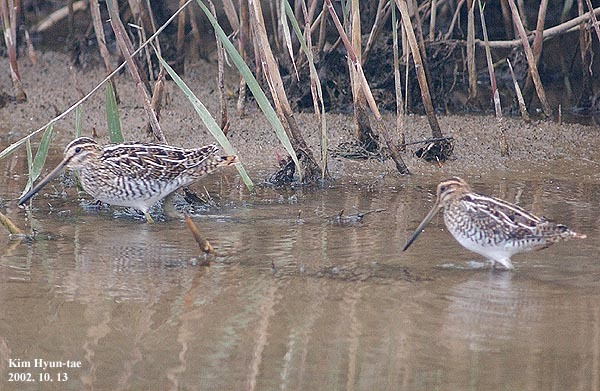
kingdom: Animalia
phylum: Chordata
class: Aves
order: Charadriiformes
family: Scolopacidae
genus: Gallinago
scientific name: Gallinago gallinago
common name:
————————
### Task to complete:
Swap "scientific name" for "binomial name" and write out the lines of the material again, leaving everything else unchanged and omitting the pictures.

### Answer for the task:
kingdom: Animalia
phylum: Chordata
class: Aves
order: Charadriiformes
family: Scolopacidae
genus: Gallinago
binomial name: Gallinago gallinago
common name:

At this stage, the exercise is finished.